◆ Passage given:
>>>

Both the network call and query to the database can be done in parallel. With what we have learned so far about tasks, this is not a problem. However, acting on the results of those tasks would be slightly more complex, if it were not for the fact that the TPL provides support for exactly that scenario.

There is an additional kind of Task, which is especially useful in cases like this called Task<T>. This generic version of a task expects the running task to ultimately return a value, whenever it is finished. Clients of the task can access the value through the .Result property of the task. When you call that property, it will return immediately if the task is completed and the result is available. If the task is not done, however, it will block execution in the current thread until it is.

Using this kind of task, which promises you a result, you can write your programs such that you can plan for and initiate the parallelism that is required, and handle the response in a very logical manner. Look at the following code:

varwebTask = Task.Factory.StartNew(() =>
    {
WebClient client = new WebClient();
        return client.DownloadString("http://bing.com");
    });

vardbTask = Task.Factory.StartNew(() =>
    {
        // do a lengthy database query
        return new
        {
WriteToConsole=true
        };
    });

if (dbTask.Result.WriteToConsole)

<<<

◆ Extracted material:

>>>

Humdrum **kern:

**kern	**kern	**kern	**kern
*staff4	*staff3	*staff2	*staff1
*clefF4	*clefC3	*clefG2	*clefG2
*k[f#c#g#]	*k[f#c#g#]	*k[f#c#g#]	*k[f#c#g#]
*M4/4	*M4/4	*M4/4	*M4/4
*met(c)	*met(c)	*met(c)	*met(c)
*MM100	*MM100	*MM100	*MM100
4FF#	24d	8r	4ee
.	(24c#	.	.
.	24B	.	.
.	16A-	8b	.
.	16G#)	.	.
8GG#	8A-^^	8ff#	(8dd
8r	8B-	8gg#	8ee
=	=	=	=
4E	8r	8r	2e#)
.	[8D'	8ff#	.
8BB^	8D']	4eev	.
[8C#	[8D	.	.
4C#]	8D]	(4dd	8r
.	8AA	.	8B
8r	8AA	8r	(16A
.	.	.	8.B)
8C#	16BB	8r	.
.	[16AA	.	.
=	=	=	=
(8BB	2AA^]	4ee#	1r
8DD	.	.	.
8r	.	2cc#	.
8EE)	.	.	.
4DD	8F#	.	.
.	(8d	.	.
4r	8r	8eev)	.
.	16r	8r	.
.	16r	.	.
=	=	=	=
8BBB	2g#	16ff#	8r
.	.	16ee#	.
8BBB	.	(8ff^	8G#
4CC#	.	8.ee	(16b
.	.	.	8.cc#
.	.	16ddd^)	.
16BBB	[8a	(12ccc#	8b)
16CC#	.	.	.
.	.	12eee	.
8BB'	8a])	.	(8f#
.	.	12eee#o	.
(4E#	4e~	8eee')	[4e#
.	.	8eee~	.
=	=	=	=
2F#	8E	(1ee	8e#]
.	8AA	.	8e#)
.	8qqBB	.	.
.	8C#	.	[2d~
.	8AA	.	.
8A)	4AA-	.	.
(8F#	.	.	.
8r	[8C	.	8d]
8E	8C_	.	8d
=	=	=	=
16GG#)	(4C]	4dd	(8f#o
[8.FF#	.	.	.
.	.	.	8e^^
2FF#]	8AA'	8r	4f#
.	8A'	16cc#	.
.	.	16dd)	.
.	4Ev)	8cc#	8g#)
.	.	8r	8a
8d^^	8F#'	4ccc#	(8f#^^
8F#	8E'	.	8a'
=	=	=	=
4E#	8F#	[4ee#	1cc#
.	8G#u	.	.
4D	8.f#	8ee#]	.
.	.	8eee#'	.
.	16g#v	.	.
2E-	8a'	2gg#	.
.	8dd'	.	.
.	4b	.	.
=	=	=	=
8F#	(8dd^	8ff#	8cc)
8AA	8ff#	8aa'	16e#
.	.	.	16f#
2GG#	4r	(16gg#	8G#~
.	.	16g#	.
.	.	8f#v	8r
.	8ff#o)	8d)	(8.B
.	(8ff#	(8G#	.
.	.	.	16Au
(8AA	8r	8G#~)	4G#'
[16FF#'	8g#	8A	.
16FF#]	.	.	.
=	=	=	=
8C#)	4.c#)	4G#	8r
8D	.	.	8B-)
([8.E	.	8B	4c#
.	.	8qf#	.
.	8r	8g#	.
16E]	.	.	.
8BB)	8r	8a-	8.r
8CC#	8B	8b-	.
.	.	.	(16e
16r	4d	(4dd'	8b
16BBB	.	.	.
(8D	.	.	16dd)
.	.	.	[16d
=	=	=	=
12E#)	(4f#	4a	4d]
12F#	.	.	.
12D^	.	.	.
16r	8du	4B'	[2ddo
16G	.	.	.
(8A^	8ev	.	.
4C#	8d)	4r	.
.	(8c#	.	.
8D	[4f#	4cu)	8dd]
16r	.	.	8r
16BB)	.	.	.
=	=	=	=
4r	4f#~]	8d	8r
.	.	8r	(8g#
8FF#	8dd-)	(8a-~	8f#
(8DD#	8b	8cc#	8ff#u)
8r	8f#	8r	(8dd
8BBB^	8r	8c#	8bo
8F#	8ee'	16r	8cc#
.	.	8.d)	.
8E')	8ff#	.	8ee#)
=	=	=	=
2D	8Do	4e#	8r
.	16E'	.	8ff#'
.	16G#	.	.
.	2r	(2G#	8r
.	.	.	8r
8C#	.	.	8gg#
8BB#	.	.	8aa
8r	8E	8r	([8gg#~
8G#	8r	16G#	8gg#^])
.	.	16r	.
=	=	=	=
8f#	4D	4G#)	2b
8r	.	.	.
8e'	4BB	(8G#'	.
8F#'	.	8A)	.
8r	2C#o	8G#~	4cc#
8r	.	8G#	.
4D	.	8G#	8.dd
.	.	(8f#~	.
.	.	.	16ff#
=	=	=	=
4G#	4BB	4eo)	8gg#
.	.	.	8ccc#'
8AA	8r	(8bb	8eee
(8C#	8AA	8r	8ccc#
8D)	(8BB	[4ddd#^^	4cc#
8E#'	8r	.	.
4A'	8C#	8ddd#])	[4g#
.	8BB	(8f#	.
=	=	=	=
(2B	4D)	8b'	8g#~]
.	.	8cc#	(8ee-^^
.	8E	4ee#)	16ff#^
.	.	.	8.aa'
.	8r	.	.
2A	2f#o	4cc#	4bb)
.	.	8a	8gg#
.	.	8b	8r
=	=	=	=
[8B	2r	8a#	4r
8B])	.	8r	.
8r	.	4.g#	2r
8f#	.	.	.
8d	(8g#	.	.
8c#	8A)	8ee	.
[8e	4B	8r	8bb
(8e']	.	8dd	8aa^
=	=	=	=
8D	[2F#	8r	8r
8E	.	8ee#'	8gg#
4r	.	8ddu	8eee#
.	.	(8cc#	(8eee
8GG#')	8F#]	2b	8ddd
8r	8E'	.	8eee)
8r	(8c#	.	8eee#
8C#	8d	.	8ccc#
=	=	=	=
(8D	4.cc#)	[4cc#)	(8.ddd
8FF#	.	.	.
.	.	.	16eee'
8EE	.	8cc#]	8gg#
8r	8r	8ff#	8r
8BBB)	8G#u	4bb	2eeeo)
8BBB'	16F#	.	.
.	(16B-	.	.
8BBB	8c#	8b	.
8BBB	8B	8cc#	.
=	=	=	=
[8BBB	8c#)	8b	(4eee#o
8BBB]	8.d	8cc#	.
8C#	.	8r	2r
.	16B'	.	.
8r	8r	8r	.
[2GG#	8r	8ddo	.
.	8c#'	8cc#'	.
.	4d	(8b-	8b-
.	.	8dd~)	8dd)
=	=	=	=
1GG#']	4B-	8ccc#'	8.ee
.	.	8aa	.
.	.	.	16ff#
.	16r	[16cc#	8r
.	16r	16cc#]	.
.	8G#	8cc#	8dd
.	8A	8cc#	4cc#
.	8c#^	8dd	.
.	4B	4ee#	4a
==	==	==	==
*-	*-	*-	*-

<<<

◆ Challenges:
- 1) From the passage on Task<T>, extract the text starting at "vardbTask = Task.Factory.StartNew(()" and ending at "if (dbTask.Result.WriteToConsole)".
- 2) According to the passage on Task<T>, what happens when the .Result property is called before the task has finished?

◆ Results of the tasks:
- 1)
vardbTask = Task.Factory.StartNew(() =>
    {
        // do a lengthy database query
        return new
        {
WriteToConsole=true
        };
    });

if (dbTask.Result.WriteToConsole)

- 2) It blocks execution in the current thread until the task is done.